Content starts
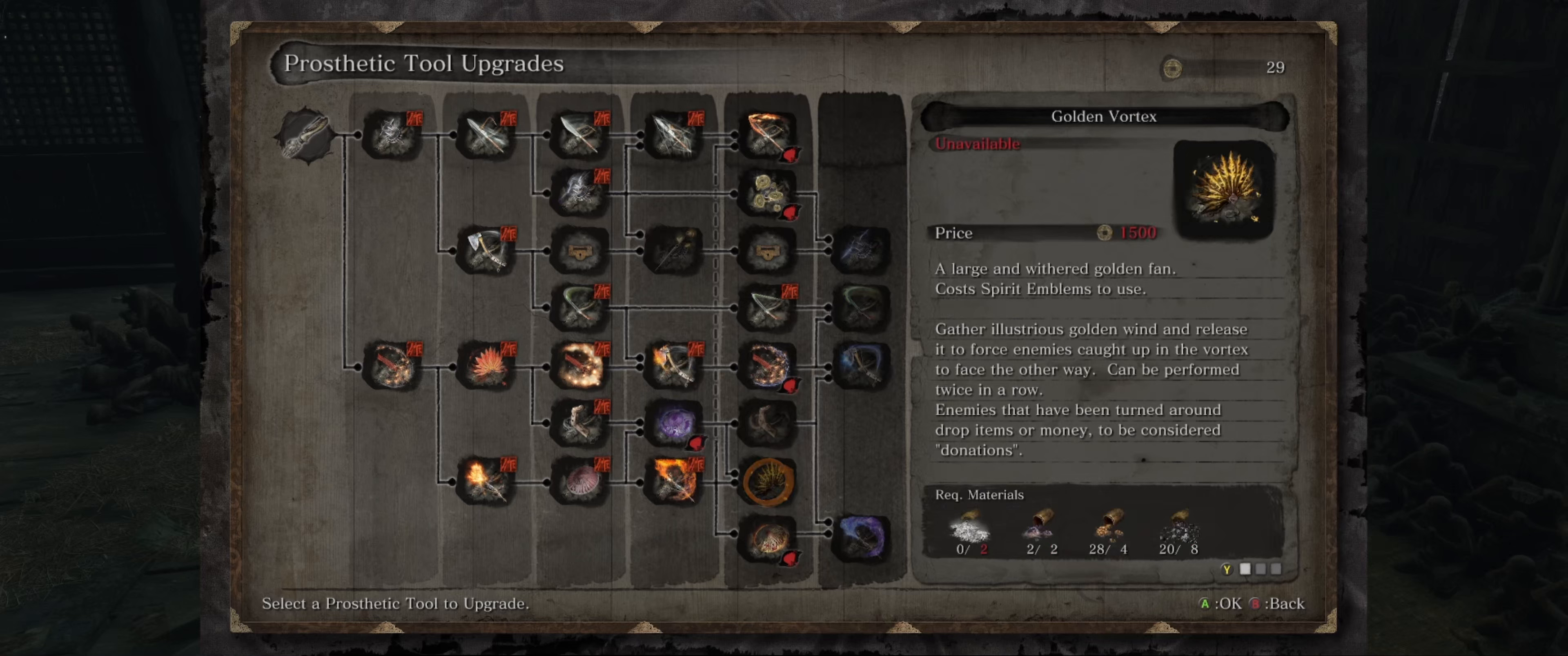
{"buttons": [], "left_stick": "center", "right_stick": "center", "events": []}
Content ends
Content starts
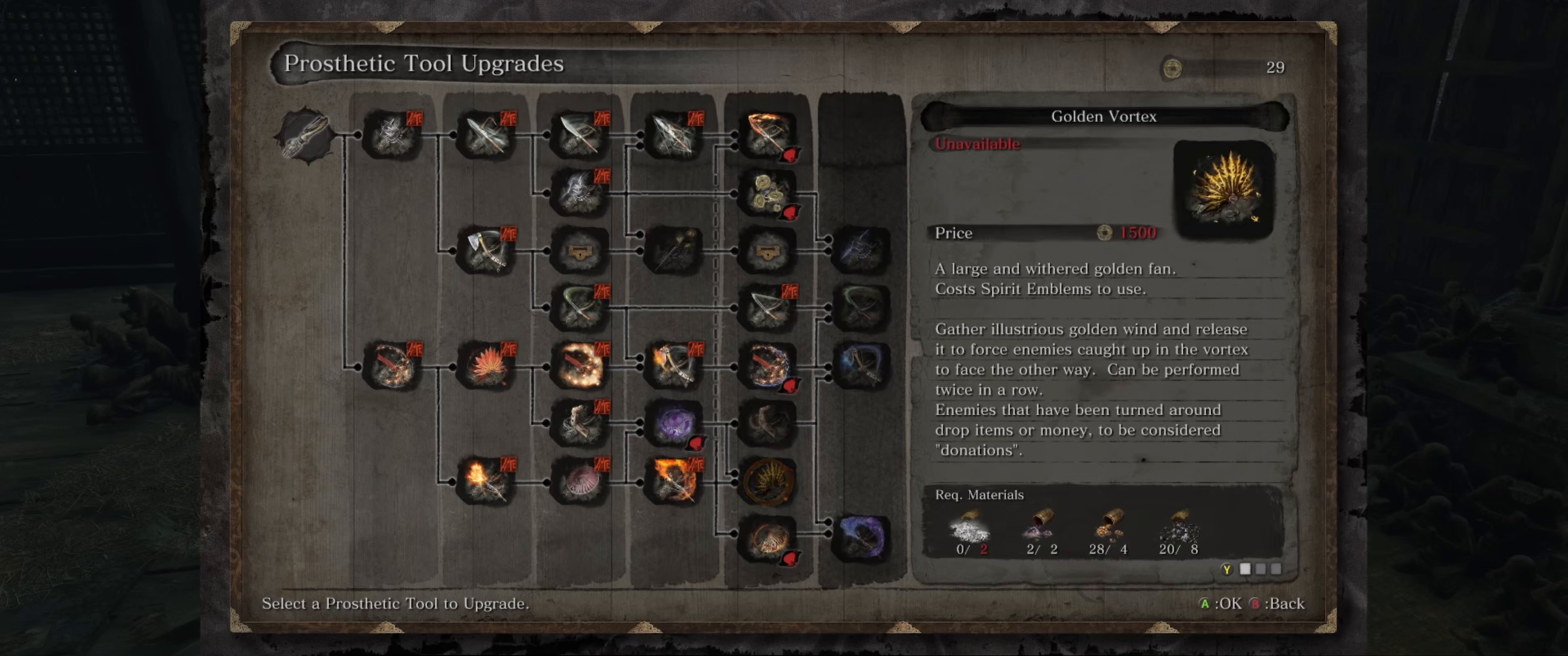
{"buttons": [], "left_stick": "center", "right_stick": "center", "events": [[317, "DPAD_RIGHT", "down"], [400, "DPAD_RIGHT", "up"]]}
Content ends
Content starts
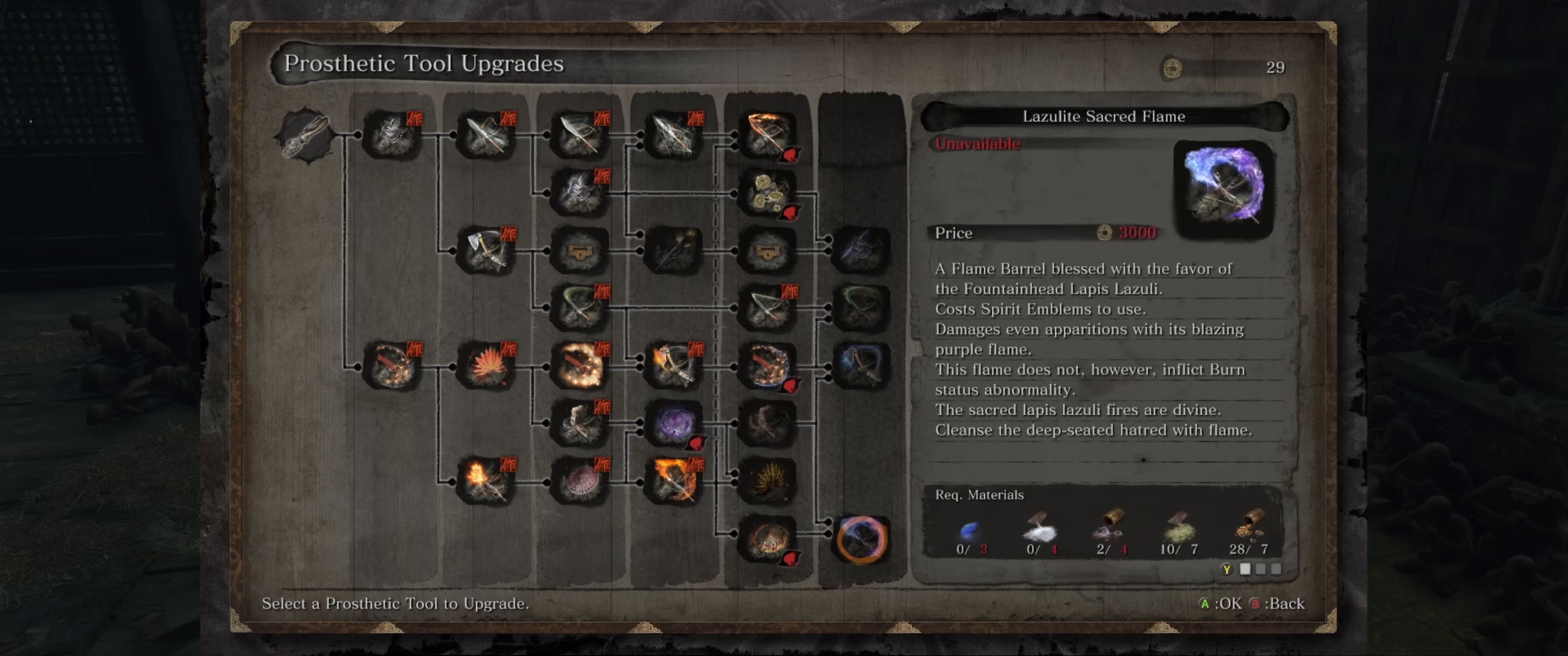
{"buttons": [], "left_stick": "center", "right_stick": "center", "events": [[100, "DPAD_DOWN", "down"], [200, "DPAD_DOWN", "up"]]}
Content ends
• ASSIGNMENT:
Where a line above contains the word "down", copy that line.

• ANSWER BOX:
{"buttons": [], "left_stick": "center", "right_stick": "center", "events": [[317, "DPAD_RIGHT", "down"], [400, "DPAD_RIGHT", "up"]]}
{"buttons": [], "left_stick": "center", "right_stick": "center", "events": [[100, "DPAD_DOWN", "down"], [200, "DPAD_DOWN", "up"]]}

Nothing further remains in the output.